Because I am afraid.

“So you a coward?”

No. I have suffered, and refuse to suffer further in my eternal slumber.

“So you are weak?”

No. I’ve done that which was in my power, but choose to lay to rest for the rest of eternity.

“So you will give up?”

I gazed at the glimmer one last time before I replied. I held my fist to the sky, ready to reach for it one last time as I bid goodbye to this world. I started walking from my eminent demise, when out of the dark sky descended that girl that not too long ago had taken flight with my final wing. With her, a pair of feathers were contained in a short glass box. She smiled as she handed them to me, and flew up towards the clouds. No, I don’t want to give up.

Then, will you fly?”

Yes, I will fly. I will fly because there is something out there worth flying for, worth traversing the stars at the cost of losing myself once more. Something different, something pure, something that sees me for that other which I see myself.

Fly, then”.

For years I worked on my wings, fixing them with whatever scrap I was able to obtain. Bargains and deals were struck with creatures of the day and the night, countless crashes when attempting to sore once more broke even my own spine. It was a millennia of sacrifice, pain and sorrow that had finally led to this unavoidable moment. A moment so irrelevant for the universe, yet imperative for my own being. Before me stood a pair of broken wings, forged with a pure recollection of bizarre materials. All the effort and sacrifice that it built had entailed strove behind the burning desire to reach for the stars, and eventually reach the exception to my every understanding. Now, I was able to fly.

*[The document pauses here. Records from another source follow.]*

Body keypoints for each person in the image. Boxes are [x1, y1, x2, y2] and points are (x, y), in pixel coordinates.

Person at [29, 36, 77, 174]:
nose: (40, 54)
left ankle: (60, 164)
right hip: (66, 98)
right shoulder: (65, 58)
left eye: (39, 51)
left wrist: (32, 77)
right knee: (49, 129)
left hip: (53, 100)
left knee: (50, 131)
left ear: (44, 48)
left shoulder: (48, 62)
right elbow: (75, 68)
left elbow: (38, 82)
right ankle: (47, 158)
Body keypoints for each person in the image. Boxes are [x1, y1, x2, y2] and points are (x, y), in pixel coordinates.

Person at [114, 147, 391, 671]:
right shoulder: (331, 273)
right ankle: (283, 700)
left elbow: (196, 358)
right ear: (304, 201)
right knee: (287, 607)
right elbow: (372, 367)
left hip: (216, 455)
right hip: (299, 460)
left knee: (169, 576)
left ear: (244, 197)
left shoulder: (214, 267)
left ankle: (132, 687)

“May you hold true to yourself, for only then will you be able to reach for the stars”.

I nodded at the glimmer which stood in the sky, understanding that it was what had spoken to me all this time. Deep within a prison of my own making, a mechanism of self resolve had been so perfectly blended with the darkness that at no point did it seem like an escaping light, but rather as a tool of my eternal damnation. A tool that was, in fact, the reason why I would be able to escape the everlasting void.

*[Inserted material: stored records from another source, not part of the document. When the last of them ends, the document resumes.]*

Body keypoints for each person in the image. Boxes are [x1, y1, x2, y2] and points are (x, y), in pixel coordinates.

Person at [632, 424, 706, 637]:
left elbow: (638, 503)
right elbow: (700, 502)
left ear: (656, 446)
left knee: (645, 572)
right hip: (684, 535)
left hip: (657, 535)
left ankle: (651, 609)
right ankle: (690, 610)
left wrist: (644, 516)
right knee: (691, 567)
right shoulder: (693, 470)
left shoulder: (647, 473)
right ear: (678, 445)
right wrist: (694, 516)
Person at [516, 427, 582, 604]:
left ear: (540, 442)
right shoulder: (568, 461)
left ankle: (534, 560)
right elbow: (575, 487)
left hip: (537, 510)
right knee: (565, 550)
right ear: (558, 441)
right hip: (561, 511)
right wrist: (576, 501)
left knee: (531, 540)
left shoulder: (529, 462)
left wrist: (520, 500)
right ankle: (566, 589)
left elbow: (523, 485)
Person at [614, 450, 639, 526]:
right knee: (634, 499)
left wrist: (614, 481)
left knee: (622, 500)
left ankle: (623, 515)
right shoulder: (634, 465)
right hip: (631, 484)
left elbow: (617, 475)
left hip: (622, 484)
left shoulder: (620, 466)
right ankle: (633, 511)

And far I flew, faster than I’ve ever flown before. I passed the glimmer and quickly snatched its golden gem, as the clouds formed a thunderous snare. I kept going, going further than I’ve ever flown, trespassing the barriers that I thought were the limits of my own mind. I fought for hours, against angels and demons alike, against the strongest of the creatures of darkness whose plan was to hold me back down, and even when fighting against all the evils of this world, I sored towards the sky.

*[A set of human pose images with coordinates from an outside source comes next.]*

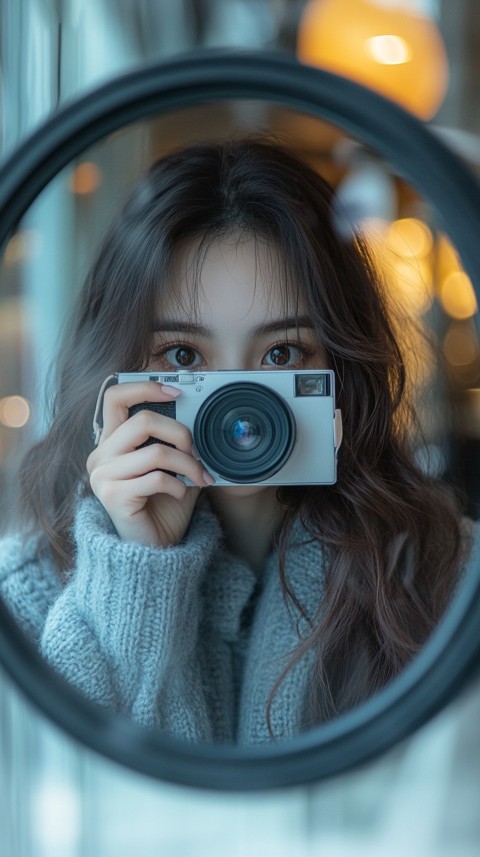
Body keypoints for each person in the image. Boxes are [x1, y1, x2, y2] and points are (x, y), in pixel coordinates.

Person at [0, 138, 474, 744]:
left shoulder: (447, 577)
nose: (237, 406)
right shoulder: (28, 595)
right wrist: (133, 572)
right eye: (183, 356)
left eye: (280, 353)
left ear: (340, 370)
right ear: (118, 375)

I opened my eyes, slowly regaining my ability to see as the bright lights disorientated me. I felt weak, hurt, but strangely alive. I looked at my surroundings, realizing that what I saw was a hospital room filled with people familiar to me. Gazing at me from the side, there she stood, the one exception to my every rule, the one which had come back to give me those feathers that gave me the strength to fly. She embraced me, realizing I was actually alive. It was only then that I understood that I was not smart, strong or brave, that I was not kind, brazen or cold.

I realized that even after all, I was a human capable of love.